++++ Excerpt provided ++++
Despite the condemnation of pilgrimage by the Reformers, the metaphor of pilgrimage, the sacred journey, was not lost. Instead, the spiritual journey was simply internalised and, among other things, resulted in one of the most widely read pieces of Christian literature, next to the Bible, of all time.
John Bunyan (1628 to 1688) was a prolific writer and the pastor of an independent Christian congregation during the Commonwealth period. After the restoration of the monarchy, with King Charles II, Bunyan was imprisoned in Bedford Gaol, as it was feared that the sort of non-conformist or Independent gatherings at which he preached were actually meetings to plot the overthrow of the monarchy again.
Although having written 4 books prior to his imprisonment, the period in prison seems to have been inspirational, as he produced 10 books during that time and several others afterwards.
After his release he went back to his congregation, but his license to preach was revoked, resulting in a further 6 months in prison in 1675/76, and it was during this time that he began the first part of the work for which he is remembered, “The Pilgrim’s Progress” which was published in 1678. The second part was written and published in 1684.
++++ Supplied entries ++++
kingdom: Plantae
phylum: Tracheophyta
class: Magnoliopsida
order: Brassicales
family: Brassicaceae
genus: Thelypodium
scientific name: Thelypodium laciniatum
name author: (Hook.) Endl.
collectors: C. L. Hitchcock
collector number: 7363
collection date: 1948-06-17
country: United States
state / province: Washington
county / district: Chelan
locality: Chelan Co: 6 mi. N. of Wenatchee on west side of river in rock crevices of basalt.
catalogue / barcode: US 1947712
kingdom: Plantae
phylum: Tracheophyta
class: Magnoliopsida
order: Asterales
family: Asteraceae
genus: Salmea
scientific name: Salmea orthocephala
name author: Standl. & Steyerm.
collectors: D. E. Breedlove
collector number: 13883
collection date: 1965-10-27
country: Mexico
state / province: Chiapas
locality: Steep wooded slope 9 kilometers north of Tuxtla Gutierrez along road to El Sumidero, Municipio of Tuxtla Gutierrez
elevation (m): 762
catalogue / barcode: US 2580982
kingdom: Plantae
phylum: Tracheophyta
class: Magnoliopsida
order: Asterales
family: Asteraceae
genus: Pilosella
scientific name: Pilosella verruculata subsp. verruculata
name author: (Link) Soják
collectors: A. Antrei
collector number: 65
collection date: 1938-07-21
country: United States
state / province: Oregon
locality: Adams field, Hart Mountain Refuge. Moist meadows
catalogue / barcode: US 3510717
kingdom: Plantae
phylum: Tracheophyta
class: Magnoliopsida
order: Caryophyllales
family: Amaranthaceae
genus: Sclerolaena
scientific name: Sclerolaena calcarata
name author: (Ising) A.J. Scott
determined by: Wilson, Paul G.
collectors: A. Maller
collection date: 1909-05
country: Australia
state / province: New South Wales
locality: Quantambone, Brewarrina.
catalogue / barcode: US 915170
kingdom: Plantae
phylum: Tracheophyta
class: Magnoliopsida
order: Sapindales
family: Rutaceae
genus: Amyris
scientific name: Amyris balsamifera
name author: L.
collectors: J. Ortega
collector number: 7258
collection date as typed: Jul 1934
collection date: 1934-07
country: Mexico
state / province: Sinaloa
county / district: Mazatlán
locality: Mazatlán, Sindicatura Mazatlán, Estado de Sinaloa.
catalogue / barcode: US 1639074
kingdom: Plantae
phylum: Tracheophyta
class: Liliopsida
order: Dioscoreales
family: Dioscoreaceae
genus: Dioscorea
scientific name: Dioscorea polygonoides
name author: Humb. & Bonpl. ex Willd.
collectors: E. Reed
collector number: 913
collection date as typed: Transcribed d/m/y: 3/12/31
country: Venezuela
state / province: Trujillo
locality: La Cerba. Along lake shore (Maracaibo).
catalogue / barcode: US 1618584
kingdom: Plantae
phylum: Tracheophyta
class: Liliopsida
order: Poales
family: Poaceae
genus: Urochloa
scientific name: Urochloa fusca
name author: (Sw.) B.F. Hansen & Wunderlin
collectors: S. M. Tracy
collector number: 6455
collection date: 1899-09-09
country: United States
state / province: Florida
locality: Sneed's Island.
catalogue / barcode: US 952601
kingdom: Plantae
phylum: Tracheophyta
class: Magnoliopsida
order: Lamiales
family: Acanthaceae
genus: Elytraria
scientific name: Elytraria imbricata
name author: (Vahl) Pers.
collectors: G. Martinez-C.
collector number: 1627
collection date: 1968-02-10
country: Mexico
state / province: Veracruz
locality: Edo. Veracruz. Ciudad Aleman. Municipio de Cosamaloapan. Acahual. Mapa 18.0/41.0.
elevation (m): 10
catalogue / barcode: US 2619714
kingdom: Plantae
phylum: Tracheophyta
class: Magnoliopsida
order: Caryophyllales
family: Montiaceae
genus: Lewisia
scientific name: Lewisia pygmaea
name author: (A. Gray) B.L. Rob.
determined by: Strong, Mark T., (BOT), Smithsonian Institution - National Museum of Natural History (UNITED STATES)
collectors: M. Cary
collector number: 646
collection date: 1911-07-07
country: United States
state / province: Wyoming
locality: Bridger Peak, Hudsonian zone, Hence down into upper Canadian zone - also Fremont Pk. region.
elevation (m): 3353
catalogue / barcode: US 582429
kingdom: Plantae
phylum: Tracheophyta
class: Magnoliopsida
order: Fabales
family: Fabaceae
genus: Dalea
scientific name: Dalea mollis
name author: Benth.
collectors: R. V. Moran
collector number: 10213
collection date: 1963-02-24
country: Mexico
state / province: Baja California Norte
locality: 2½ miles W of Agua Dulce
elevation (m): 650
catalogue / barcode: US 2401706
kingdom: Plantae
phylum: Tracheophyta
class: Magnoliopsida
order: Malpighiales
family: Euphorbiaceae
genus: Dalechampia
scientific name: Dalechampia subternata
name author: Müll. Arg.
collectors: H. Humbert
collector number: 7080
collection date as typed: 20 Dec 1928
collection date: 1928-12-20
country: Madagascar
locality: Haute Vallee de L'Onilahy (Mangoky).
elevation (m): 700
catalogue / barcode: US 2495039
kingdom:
++++
▶ [Given exercise 1] In the passage on John Bunyan, in what year was the first part of "The Pilgrim's Progress" published?
▶ [Given exercise 2] Write the next part of the passage on John Bunyan, picking up after its final sentence.

▶ [Result 1] 1678

▶ [Result 2]
“The Pilgrim’s Progress” joins with “The Grail” and “Brendan’s Voyage” as Christian fantasy writing using the metaphor of the journey.
I thought I ought to read this classic of “life as pilgrimage”. I remember hearing it read by one of my teachers in my primary school days, and seem to remember receiving a children’s edition as a Sunday School prize at some point in my youth. The wisdom of age told me that a book written in the 17th century would probably be full of some interesting, archaic English, so I opted for a version in Modern English.
Even so, if I read the entire work, parts 1 and 2, I am faced by the daunting prospect of 142 pages of closely packed, miniscule type if I am to reach journey’s end.
A challenging pilgrimage indeed!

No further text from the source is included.